For each line in the data that includes "informações", make a copy.

------------------------------------

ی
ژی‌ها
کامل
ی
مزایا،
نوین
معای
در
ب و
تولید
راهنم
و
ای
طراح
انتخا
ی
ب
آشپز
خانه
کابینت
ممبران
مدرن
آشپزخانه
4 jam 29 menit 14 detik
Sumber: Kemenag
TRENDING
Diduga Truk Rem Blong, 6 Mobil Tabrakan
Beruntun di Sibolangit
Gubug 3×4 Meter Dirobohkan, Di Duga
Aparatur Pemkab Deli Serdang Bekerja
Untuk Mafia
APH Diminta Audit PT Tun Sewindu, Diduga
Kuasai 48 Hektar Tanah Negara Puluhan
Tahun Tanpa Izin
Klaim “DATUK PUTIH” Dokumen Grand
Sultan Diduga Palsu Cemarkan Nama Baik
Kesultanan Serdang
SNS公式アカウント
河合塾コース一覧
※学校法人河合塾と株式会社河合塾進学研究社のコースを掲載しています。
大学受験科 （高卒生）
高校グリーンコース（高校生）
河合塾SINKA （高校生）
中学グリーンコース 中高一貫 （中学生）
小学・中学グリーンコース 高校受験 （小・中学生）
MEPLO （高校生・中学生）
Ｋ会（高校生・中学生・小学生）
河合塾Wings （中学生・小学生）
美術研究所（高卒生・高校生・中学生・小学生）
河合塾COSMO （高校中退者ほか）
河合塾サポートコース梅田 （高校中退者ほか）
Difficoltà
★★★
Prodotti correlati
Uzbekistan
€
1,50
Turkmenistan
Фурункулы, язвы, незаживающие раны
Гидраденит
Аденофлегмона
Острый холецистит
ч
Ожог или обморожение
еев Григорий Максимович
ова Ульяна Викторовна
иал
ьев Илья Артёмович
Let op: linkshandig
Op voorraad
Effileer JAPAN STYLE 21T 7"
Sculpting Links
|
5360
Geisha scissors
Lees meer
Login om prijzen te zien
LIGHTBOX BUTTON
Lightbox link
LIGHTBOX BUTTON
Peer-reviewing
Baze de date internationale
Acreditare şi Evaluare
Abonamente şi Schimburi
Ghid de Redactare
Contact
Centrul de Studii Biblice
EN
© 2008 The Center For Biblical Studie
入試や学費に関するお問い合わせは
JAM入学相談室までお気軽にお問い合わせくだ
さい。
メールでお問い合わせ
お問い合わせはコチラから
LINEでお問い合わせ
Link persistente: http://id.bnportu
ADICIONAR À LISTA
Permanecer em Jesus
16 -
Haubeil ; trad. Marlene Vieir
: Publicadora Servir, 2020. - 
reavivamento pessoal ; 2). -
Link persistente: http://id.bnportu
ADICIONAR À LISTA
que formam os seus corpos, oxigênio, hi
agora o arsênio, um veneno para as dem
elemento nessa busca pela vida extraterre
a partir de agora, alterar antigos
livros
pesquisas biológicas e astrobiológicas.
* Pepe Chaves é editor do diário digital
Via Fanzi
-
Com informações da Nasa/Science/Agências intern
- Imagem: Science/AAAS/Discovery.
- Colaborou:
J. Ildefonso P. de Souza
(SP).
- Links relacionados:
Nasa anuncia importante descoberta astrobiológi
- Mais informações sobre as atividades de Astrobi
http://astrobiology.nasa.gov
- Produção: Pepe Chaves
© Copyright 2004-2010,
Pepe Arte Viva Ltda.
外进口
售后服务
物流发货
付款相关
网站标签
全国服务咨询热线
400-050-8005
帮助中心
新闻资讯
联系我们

------------------------------------

### RESULT OF THIS EXERCISE
Com informações da Nasa/Science/Agências intern
- Mais informações sobre as atividades de Astrobi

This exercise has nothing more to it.